(EXERCISE DATA Opens)
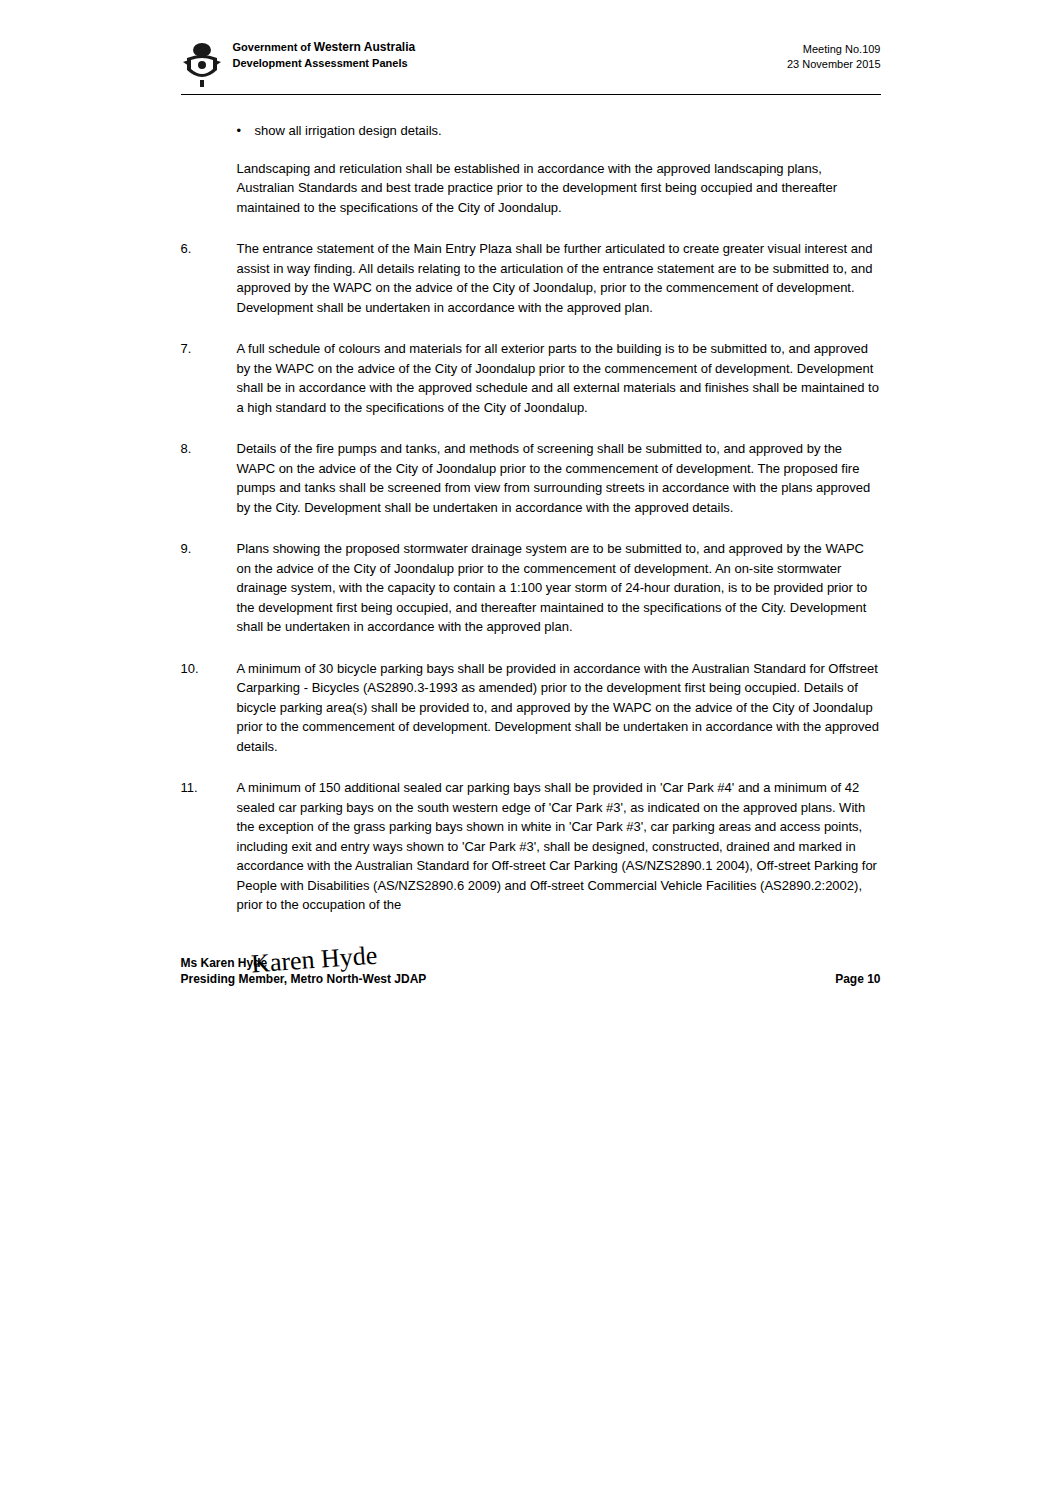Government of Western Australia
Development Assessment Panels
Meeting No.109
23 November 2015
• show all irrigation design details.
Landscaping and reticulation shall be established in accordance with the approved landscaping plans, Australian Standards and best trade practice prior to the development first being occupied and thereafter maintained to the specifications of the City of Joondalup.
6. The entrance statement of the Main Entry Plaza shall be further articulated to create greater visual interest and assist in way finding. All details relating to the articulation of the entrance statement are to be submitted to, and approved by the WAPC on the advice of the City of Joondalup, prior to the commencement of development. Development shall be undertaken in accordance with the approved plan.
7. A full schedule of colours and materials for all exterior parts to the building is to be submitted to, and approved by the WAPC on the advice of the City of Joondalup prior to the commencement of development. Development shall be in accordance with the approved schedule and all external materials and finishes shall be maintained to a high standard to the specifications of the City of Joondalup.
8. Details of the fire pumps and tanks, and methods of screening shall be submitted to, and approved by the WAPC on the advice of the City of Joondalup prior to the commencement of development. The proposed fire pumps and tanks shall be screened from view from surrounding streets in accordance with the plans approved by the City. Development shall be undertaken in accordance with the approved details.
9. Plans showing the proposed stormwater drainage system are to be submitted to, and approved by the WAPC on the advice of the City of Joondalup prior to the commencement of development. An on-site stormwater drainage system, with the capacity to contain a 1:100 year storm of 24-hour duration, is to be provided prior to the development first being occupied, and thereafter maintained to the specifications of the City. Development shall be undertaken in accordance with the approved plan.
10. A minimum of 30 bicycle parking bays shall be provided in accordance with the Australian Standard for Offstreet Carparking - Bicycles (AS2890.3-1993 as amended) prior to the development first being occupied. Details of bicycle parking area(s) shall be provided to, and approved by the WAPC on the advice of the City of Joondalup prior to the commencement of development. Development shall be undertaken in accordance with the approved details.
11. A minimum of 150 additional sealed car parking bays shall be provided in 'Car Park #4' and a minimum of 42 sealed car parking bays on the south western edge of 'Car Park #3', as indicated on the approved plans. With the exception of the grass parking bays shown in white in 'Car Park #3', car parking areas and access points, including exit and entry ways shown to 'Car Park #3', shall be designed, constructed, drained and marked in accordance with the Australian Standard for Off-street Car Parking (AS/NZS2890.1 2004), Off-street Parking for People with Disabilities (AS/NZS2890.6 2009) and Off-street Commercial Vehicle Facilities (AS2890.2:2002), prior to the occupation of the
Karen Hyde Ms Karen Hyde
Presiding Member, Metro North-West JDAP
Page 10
(EXERCISE DATA Closes)
Each line above from the one with "Meeting No.109" up to and including the one with "Landscaping and reticulation" must be set down exactly, and no line outside that span may appear.

Meeting No.109
23 November 2015
• show all irrigation design details.
Landscaping and reticulation shall be established in accordance with the approved landscaping plans, Australian Standards and best trade practice prior to the development first being occupied and thereafter maintained to the specifications of the City of Joondalup.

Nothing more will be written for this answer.